Page:Peguy oeuvres completes 01.djvu/81

Cette page a été validée par deux contributeurs.

« Écoutez et retenez cette histoire : »

Suit l’histoire de M. Marinoni et du Sultan.

L’auteur procède comme il faut. Une brochure bien faite ressemble à une histoire de grand-père contée à la veillée :

Il y avait une fois, au pays des Infidèles, un méchant roi qui fit massacrer, dans les supplices les plus effroyables, trois cent mille de ses sujets chrétiens. — Le grand-père n’insiste pas sur les supplices, pour ménager l’imagination des petits.

— Pourquoi donc que le pape n’est pas allé à leur secours, grand-père ?

— Je ne sais pas, mes enfants.

— Et le roi de France, pourquoi donc qu’il n’y a pas été ?

— Parce qu’il n’y a pas de roi de France.

— Et les Français qui ne sont pas rois ?

— Parce que le mauvais roi avait donné de l’argent au Petit Journal pour faire croire aux Français que c’étaient les chrétiens qui s’étaient révoltés.

— C’est le même Petit Journal qu’on achète au bourg chez l’épicier ?

— Oui mon garçon.

— Ah vrai !

La brochure de Le Pic invite à cette imagination.

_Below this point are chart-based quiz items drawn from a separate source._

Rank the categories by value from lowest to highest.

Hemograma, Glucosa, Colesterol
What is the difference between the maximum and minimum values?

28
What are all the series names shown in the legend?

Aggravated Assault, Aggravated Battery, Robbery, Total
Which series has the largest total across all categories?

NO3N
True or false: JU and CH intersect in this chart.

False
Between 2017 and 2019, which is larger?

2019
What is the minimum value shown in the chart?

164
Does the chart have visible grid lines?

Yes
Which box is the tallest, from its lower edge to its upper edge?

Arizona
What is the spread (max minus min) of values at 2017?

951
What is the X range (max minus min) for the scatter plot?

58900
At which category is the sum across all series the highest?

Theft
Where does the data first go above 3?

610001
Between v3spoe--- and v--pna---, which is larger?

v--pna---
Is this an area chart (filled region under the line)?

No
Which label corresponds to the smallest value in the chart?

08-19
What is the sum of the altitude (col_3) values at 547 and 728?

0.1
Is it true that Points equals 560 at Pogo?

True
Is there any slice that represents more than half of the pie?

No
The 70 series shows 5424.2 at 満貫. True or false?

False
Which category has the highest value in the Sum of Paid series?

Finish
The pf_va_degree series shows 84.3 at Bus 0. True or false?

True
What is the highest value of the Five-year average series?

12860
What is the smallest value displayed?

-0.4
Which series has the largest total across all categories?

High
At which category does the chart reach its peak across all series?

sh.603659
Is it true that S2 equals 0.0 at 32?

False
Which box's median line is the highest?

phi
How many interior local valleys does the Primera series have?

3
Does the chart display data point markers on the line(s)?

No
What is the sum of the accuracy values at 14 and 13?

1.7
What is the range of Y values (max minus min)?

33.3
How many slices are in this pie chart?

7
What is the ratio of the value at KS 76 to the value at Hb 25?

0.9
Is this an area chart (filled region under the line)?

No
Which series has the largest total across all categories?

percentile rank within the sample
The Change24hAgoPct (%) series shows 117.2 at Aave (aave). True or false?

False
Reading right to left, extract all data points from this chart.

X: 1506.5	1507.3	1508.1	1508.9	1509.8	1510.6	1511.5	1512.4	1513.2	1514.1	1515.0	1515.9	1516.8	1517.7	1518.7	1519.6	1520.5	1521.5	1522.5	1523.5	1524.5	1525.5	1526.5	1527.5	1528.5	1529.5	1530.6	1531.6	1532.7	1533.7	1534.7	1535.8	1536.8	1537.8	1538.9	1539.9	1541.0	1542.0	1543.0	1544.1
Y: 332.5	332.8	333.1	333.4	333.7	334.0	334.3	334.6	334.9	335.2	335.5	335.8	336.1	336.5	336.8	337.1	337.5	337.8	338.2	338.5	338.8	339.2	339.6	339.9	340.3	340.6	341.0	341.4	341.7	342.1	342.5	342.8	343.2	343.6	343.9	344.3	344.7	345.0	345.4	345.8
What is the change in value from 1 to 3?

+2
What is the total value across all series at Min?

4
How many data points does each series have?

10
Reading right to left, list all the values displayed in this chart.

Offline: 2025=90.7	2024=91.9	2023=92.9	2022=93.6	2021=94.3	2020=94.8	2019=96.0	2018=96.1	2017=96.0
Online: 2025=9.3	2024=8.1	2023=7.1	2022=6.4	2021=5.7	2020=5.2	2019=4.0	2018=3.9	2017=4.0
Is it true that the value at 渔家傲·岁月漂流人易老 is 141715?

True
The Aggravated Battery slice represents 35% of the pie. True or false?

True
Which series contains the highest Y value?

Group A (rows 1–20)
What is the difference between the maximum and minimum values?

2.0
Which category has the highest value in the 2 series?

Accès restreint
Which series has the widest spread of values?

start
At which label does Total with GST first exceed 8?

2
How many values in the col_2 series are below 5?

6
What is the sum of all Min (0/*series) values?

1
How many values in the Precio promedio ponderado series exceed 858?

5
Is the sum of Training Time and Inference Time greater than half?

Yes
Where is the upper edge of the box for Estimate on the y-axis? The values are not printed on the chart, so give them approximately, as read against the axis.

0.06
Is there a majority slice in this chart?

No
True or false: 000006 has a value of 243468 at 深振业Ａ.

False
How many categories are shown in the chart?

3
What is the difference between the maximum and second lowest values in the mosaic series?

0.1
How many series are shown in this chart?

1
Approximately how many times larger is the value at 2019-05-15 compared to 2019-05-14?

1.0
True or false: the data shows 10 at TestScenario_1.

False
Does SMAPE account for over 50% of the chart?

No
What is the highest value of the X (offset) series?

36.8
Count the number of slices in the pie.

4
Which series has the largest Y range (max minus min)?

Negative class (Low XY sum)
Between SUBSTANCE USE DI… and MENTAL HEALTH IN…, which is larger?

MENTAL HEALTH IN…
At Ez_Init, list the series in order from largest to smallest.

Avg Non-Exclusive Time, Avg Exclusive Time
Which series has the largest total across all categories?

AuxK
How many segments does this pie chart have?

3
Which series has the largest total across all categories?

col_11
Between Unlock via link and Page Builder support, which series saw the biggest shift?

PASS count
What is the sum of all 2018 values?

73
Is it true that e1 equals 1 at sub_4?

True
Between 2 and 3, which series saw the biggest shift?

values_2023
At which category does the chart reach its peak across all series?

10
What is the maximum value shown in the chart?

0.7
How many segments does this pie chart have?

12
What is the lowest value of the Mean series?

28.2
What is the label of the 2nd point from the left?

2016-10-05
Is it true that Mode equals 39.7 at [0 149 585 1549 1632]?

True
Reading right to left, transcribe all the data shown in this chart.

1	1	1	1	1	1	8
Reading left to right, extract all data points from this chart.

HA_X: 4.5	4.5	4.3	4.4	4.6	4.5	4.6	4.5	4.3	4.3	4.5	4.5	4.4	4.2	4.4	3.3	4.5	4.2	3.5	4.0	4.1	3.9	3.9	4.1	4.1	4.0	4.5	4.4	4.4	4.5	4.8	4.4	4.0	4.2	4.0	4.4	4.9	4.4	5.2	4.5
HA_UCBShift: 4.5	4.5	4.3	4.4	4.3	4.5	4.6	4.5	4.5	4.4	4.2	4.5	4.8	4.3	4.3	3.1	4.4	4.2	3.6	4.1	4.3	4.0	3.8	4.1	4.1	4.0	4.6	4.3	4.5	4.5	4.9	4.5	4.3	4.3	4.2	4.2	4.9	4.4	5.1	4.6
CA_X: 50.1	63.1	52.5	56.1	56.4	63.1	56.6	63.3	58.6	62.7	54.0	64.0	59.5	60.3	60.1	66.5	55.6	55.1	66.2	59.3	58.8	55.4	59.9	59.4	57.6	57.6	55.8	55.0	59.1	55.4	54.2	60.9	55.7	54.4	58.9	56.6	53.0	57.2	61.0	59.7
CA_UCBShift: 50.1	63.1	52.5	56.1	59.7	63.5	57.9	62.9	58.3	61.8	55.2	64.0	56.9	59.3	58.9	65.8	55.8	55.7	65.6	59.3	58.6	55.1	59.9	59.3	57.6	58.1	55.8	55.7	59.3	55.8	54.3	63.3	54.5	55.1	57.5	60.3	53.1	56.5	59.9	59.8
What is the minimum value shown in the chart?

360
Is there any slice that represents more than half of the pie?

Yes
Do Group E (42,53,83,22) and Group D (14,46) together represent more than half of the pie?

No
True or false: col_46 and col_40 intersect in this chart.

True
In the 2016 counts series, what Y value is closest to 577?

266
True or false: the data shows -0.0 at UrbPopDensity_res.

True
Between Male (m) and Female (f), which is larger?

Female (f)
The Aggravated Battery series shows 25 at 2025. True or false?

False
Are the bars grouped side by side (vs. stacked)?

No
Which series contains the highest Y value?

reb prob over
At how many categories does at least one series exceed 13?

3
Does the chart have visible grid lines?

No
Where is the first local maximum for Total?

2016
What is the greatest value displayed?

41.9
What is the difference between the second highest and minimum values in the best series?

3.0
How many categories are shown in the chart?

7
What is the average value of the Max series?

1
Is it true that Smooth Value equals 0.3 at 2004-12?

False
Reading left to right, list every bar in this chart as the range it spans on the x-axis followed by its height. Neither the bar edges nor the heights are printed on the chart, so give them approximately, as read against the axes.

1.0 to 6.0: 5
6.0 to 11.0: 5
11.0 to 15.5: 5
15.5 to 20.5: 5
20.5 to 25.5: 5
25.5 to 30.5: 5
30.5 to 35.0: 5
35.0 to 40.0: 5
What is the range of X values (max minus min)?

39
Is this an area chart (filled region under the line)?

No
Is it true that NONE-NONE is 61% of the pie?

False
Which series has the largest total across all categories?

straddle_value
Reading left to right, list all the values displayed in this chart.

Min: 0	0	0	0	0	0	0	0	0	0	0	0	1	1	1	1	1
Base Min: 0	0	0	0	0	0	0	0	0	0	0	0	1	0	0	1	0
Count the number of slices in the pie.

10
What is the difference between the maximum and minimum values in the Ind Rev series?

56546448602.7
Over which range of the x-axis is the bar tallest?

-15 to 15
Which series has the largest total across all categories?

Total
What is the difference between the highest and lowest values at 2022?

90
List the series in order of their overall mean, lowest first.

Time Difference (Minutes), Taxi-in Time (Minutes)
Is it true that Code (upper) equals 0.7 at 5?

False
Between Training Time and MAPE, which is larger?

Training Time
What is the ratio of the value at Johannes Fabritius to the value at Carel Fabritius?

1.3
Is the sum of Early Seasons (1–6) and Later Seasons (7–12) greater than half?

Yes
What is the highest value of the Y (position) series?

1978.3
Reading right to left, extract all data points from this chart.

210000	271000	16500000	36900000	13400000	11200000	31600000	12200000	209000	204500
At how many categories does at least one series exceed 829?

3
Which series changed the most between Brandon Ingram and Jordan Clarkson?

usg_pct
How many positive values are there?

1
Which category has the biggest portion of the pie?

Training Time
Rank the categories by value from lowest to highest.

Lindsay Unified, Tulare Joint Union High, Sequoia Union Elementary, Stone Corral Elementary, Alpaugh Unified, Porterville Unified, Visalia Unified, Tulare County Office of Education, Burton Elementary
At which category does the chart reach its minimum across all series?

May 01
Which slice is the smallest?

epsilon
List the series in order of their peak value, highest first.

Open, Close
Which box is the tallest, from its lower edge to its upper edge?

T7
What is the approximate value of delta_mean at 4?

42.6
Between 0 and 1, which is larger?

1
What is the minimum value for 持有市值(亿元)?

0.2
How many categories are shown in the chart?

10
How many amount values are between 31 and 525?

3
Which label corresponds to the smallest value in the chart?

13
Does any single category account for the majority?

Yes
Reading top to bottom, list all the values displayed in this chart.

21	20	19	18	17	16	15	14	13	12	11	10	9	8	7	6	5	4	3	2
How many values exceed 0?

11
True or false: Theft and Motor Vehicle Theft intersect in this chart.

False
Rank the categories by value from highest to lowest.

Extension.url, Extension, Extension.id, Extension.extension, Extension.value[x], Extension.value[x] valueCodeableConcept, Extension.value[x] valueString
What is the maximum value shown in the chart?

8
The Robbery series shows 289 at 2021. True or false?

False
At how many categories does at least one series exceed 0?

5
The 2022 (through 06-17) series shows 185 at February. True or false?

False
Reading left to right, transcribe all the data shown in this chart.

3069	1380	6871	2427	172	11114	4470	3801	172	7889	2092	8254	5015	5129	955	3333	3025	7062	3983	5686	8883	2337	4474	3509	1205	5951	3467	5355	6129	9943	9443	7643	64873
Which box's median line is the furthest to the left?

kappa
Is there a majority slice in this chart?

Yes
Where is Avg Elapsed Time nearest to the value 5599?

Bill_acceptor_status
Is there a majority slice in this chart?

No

Je lus passionnément cette brochure bien faite. Et quand je revis contre quelles sournoiseries, contre quelles sauvageries, contre quelles atrocités, contre quelles barbaries ce peuple révolutionnaire avait conduit dans Paris ce triomphe de la République, cette inoubliable manifestation me sembla toute saine et toute bonne, et les scrupules de détail que j’avais eus me semblèrent vains.